Verilen metin:
-=-=-=-=-

Merakımı bağışlayın lütfen.
Bu güne kadar sorularım hep yanıtsız kaldı.
Belki cevabı sizdedir.
Siyasiler her ortamda, televizyon programlarında, sözcüklerin satır başlarında gücü milletten aldıklarını söylerler.
Demokrasiye saygıdan bahsederler.
Nutuk çekerler.
Milli irade kavramının üzerine titrerler.
Acaba doğruyu mu söylerler?
EGEMENLİK KİMİNDİ SAHİ
TBMM Genel Kurulu görüşmelerinde, gündem oturumlarında meclisi yöneten başkanın arka fonunda "Egemenlik Kayıtsız Şartsız Milletindir." yazısı yazar.
Parlamenter sistemden Cumhurbaşkanlığı sistemine geçişle beraber milletvekili sayısı arttı.
Mevcut 600 vekilin görev yetki sorumluluk alanları Anayasa'da tanımlı.
Siyasiler, halkı temsil etmek yükümlülüğündedir.
Orada bulunmalarının temel sebebi vatandaşa hizmet etmek ve adaletin tesisidir.
Peki mevcut tablo böyle midir?
Hayır.
A partisinden seçilen vekil yemin töreninin ardından B partisine geçebilmekte, insanlarla alay edilmektedir.
Onursuz, sorumsuz transferler halkı isyan noktasına sürüklemektedir.
ARİSTOKRAT SINIFI
Milletvekilleri en lüks araçlara binerler.
Çakarlıdır arabaları.
Havaları, civaları pek fiyakalı.
En güzel takım elbiseleri giyerler.
Emirlerinde devletin memuru, koruması,. mazbatası, apoleti, rütbesi vardır.
Özel şoför olmadan seyahat etmezler.
Millet çorbayı 60-70 liraya içerken, meclis lokantasında 10 lira öderler.
Dana haşlamalar, bonfileler, kuzu şişler, köfteler, kebaplar afiyetle yenir.
Pişkince gülerler.
Egemenlik milletin olsa da, bol keseden imkanları onlar tüketirler.
Sigorta bedava, özel hastane bedava, yolculuk bedava, ömür boyu kıyak emeklilik garanti altında, geçinip giderler.

-=-=-=-=-

Verilen bilgiler:
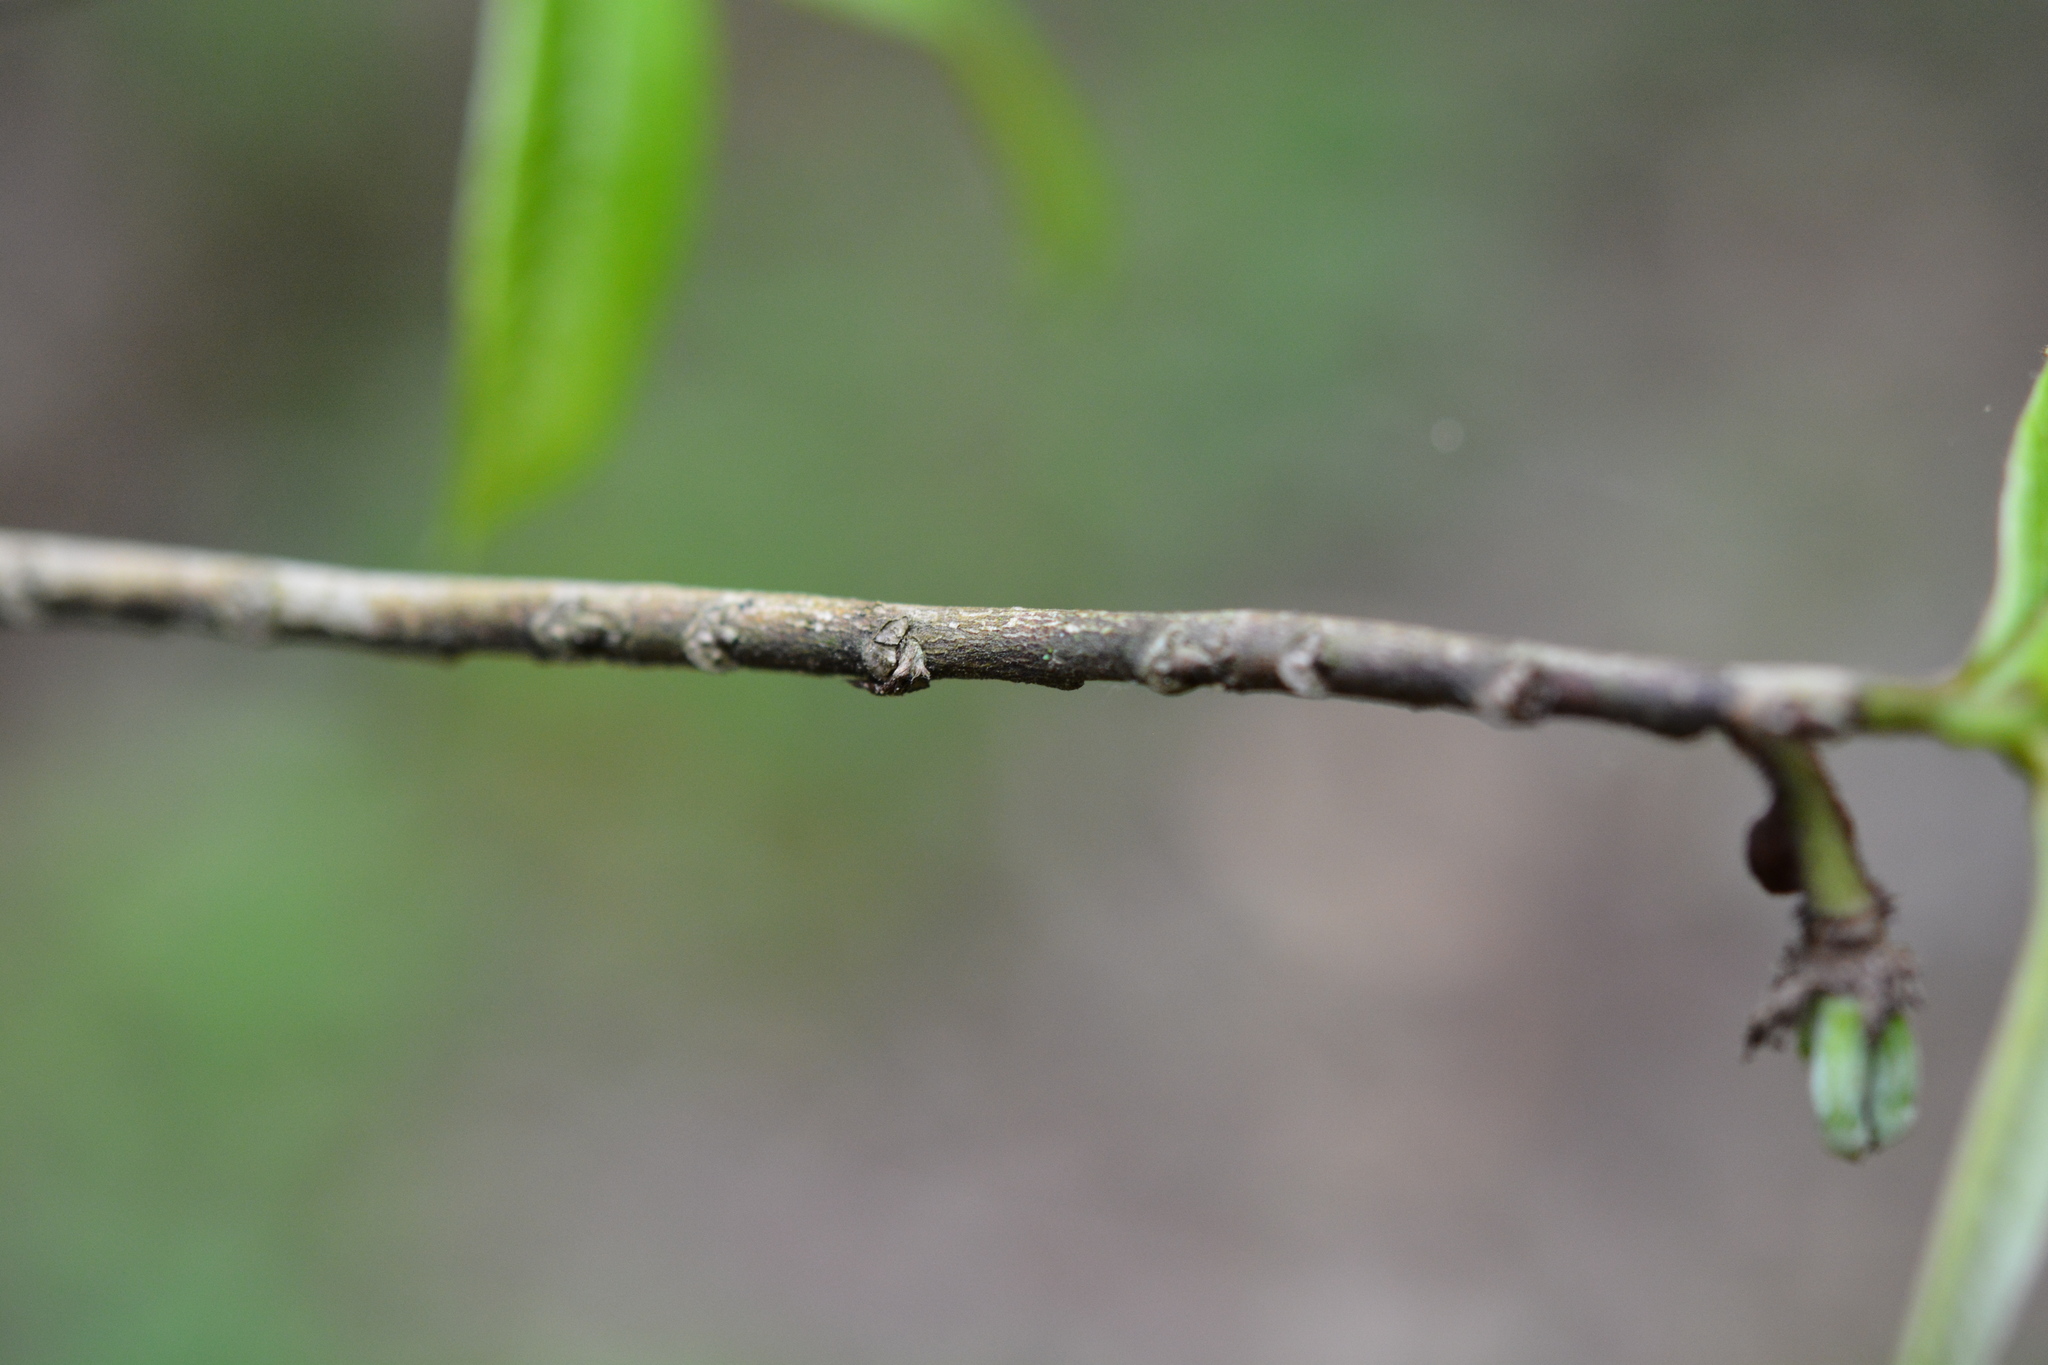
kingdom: Plantae
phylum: Tracheophyta
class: Magnoliopsida
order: Magnoliales
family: Annonaceae
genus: Asimina
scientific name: Asimina triloba
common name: Dog-banana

-=-=-=-=-

Alıştırma yönergesi: Egemenlik ve milletvekili ayrıcalıkları üzerine olan yazıyı, son cümlesinin ardından sürdürün.

Beklenen yanıt:
Burjuvaya özenirler, aristokrat yaşamları tercih ederler.
YEMİN ETTİM BİR KERE
İşte en sıkıntılı konu burası.
Önceden kabine seçilen vekiller arasından oluşurdu.
Hak edenler bakan olurdu.
Şimdi bakanlar, müsteşarlar, bürokratlar atama ile göreve geliyor.
Yemin metnindeki içeriğin hangisine uyuluyor.
Nasıl ant içiliyor;
'Devletin varlığı ve bağımsızlığını.
Vatanın ve milletin bölünmez bütünlüğünü, Milletin kayıtsız ve şartsız egemenliğini koruyacağıma;
Hukukun üstünlüğüne,
Demokratik ve laik cumhuriyete ve
ATATÜRK ilke ve inkilaplarına bağlı kalacağıma;
Toplumun huzur ve refahı, milli dayanışma ve adalet anlayışı içinde herkesin insan haklarından ve temel hürriyetlerden yararlanması ülküsünden ve
Anayasa'ya sadakattan ayrılmayacağıma;
Büyük Türk milleti önünde namusum ve şerefim üzerine and içerim.'
Yemine bağlı kalan var mı?
Yok.
Saygı gösteren var mı?
Yok.
Umurunda olan var mı?
Yok.
Bakanlık yaptığı kuruma hijyen ürünü satan bakanlar, vekil maaşıyla milyon Dolar'lık yat alanlar, villa kent kuranlar, off shore hesap kapatanlar, tepeden tırnağa servete bulaşanlar, ihale kovalayanlar, dosyalara komisyonculuk yapanlar, mafyayla iş tutanlar, yolsuzluğa karışanlar, falanlar, filanlar.
Halk bir lokmayı nasıl bulurum derdinde.
Bunlar sahte cennetlerin şenliğinde.
CESUR OLAN BUYURSUN
Bir önerim var;
TBMM Başkanlığı'na ithafen.
"Egemenlik kayıtsız şartsız milletindir" yazısında değişikliğe gidilsin.
"Egemenlik kayıtsız şartsız sermayenindir." şeklinde güncellensin.
Hukukun üstünlüğü ifadesi kalksın.
Egemenlerin hukuku gelsin.
Toplumun huzur ve refahı bölümü kalksın, "İktidarı eline geçirenlerin istediği siyasileri ve çevreleri koruyacağıma" yazısı gelsin.
Milli dayanışma gitsin, siyasi dayanışma gelsin.
Adalet kelimesi, yandaş adaleti olarak değiştirilsin.
İnsan hakları ve temel hürriyet bölümü iptal edilsin.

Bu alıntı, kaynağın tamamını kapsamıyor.